Diesmal landeten die braunen Schläger vor Gericht. Der Anklage lautete auf versuchten Totschlag, Landfriedensbruch und Körperverletzung. Der junge Rechtsanwalt Dr. Hans Litten vertrat die Nebenklage gegen vier der SA-Männer – und ihm gelang eine kleine Sensation. Am 8. Mai 1931 rief er Adolf Hitler in den Zeugenstand des Kriminalgerichts Berlin-Moabit. Litten wollte nach eigenem Bekunden den Nationalsozialisten die Maske vom Gesicht reißen, den terroristischen Kern der nationalsozialistischen Ideologie bloßlegen. Er versuchte nachzuweisen, dass die NSDAP die Gewalttaten nicht nur duldete, sondern dass der Terror auch in der Politik der Partei das entscheidende Moment war. Zwei Stunden dauerte die Vernehmung. Anfangs gab sich Hitler noch ruhig. Er wiederholte gebetsmühlenartig immer wieder: »Die SA unterliegt dem strengsten Gebot, sich von Angriffen gegen Andersdenkende fern zu halten.« Litten konfrontierte Hitler mit den unzähligen Aussagen des Berliner Gauleiters Goebbels, wonach die »Gegner zu Brei zertreten« werden müssten. Je länger die Befragung dauerte, desto mehr wuchs Hitlers Unruhe. Schließlich platzte ihm der Kragen. Er sprang auf und brüllte mit hochrotem Kopf: »Wie kommen Sie dazu, Herr Rechtsanwalt, zu sagen, es ist eine Aufforderung zur Illegalität? Das ist eine durch nichts zu beweisende Erklärung!« Litten erwirkte die Verurteilung der Angeklagten. Dass sein Auftritt vor Gericht sein eigenes Todesurteil bedeuten würde, ahnte er zu diesem Zeitpunkt nicht. Litten war einer der Ersten, die 1933 in »Schutzhaft« genommen wurden. Nach Jahren schwerster Misshandlungen und einer Odyssee durch diverse Konzentrationslager nahm sich der mutige Anwalt am 5. Februar 1938 in Dachau das Leben.

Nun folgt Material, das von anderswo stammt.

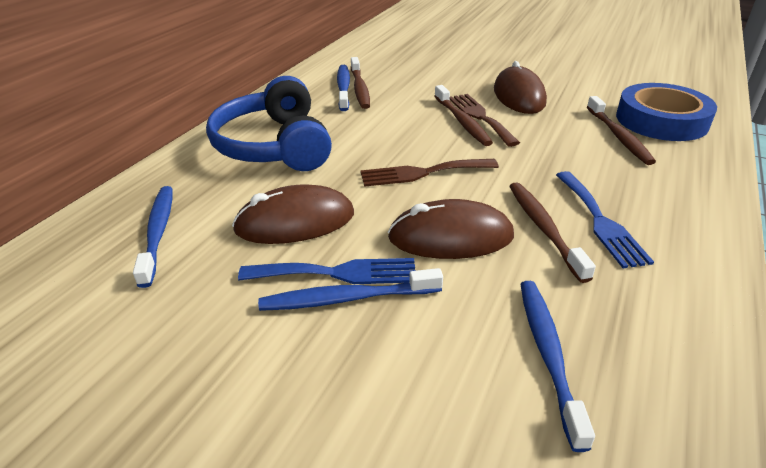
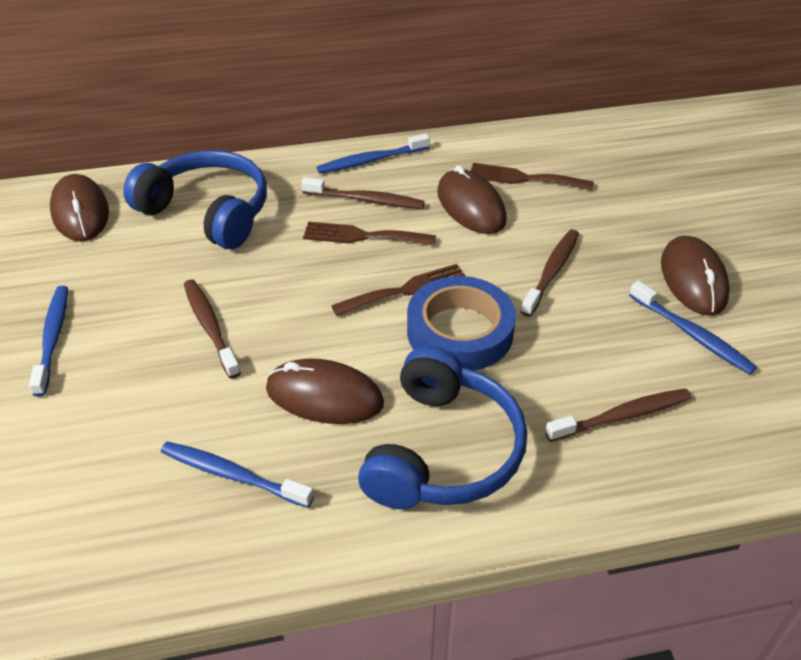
blue fork: [238,258,416,284] [556,171,654,268] = 2 -> none = 0
blue headphones: [206,76,332,171] = 1 -> [123,150,267,249] [358,345,527,509] = 2
brown fork: [360,159,499,187] [449,94,520,147] = 2 -> [303,222,436,246] [331,264,465,316] [471,163,594,191] = 3
brown mouse: [232,184,354,244] [388,199,514,259] [494,61,547,114] = 3 -> [50,174,109,241] [266,358,384,424] [437,165,507,234] [661,236,730,315] = 4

Zwei Bauern aus Oranienburg hatten einem Hitlerjungen eine Ohrfeige gegeben. Das Trommelfell war ihm geplatzt, und er musste zur Behandlung nach Berlin laufen. Die SA-Männer haben die beiden Bauern vor dem Lager barfuß im Kreis so viele Kilometer laufen lassen, wie der Hitlerjunge nach Berlin laufen musste. Als wir am Abend von der Arbeit ins Lager kamen, liefen sie immer noch. Man sah, wo sie gelaufen waren, der ganze Boden war voller Blut. Die Hautfetzen hingen ihnen von den Füßen herab.